In randomly sampled rice fields, visual-counting methods like pheromone trap catches and percent-damaged tillers (deadhearts and whiteheads) are the most common methods for YSB population monitoring and damage assessment (Jasrotia et al., 2019; Varma et al., 2000). However, these methods are laborious and time-consuming, especially in larger rice fields.
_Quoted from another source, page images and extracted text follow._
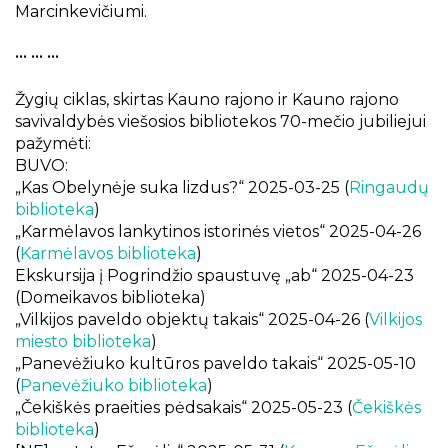
Marcinkevičiumi.
••• ••• •••
Žygių ciklas, skirtas Kauno rajono ir Kauno rajono
savivaldybės viešosios bibliotekos 70-mečio jubiliejui
pažymėti:
BUVO:
„Kas Obelynėje suka lizdus?“ 2025-03-25 (
Ringaudų
biblioteka
)
„Karmėlavos lankytinos istorinės vietos“ 2025-04-26
(
Karmėlavos biblioteka
)
Ekskursija į Pogrindžio spaustuvę „ab“ 2025-04-23
(Domeikavos biblioteka)
„Vilkijos paveldo objektų takais“ 2025-04-26 (
Vilkijos
miesto biblioteka
)
„Panevėžiuko kultūros paveldo takais“ 2025-05-10
(
Panevėžiuko biblioteka
)
„Čekiškės praeities pėdsakais“ 2025-05-23 (
Čekiškės
biblioteka
)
Therefore, to develop reliable sampling methods for insect pest monitoring and population assessment, variogram models (spherical, Gaussian, and exponential) were used to estimate the range values that specify the aggregated distribution pattern (Shrestha et al., 2020; Seethalam et al., 2021). The range values also signify the end of spatial autocorrelation of YSB populations and damage in the space dimension (experimental area). Our findings suggest that an average sampling distance (range value) of 584.1 m and 673.33 m should be followed to reduce scouting fatigue for counting YSB pheromone trap catches and percent damage in large rice fields for monitoring purpose. These results may improve scouting and monitoring of YSB populations and damage in rice.
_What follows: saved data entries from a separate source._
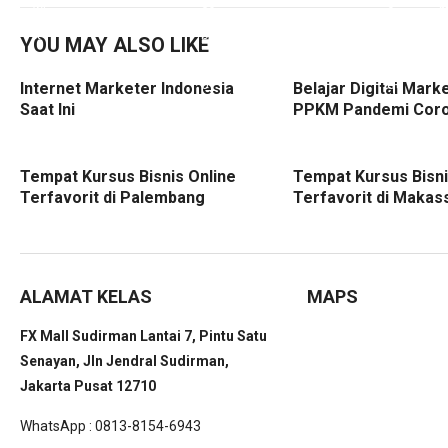
YOU MAY ALSO LIKE
Internet Marketer Indonesia
Belajar Digital Mark
Saat Ini
PPKM Pandemi Cor
Tempat Kursus Bisnis Online
Tempat Kursus Bisni
Terfavorit di Palembang
Terfavorit di Makas
ALAMAT KELAS
MAPS
FX Mall Sudirman Lantai 7, Pintu Satu
Senayan, Jln Jendral Sudirman,
Jakarta Pusat 12710
WhatsApp : 0813-8154-6943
The results of Moran’s I indicate significant spatial clustering of YSB, suggesting that the population and damage are not randomly distributed but exhibit spatial dependence, which aligns with similar findings in spatial ecology (Li et al., 2024). The identification of YSB population/damage hotspots using the Getis-Ord Gi* statistic further emphasizes that the southeast direction of the sampling area (L27, L28, L29, L30, L31, and L32) had more hotspots, which may be influenced by natural and socio-economic factors (Li et al., 2024). These findings are crucial for targeted pest control strategies, as focusing on identified hotspots can optimize resource allocation and enhance control efficiency. The propensity of insect movement in patches and settlement in space in a contagious fashion, within or between habitats, tends to be directional and not random (Stinner et al., 1983). This spatial pattern of immigration of YSB, prior to colonizing and increasing in population size, can be managed by following “precision targeting” the hotspots identified in this study. Thus, one of the possible implications of this study for managing YSB is that the early installation of a reasonable number of sex pheromone traps, along with the placement of bioagent trichocards(containing Trichogramma japonicum parasitized eggs of Corcyra cephalonica) in hotspot locations, can further prevent the movement of YSB. In this way, the use of pesticides can be minimized.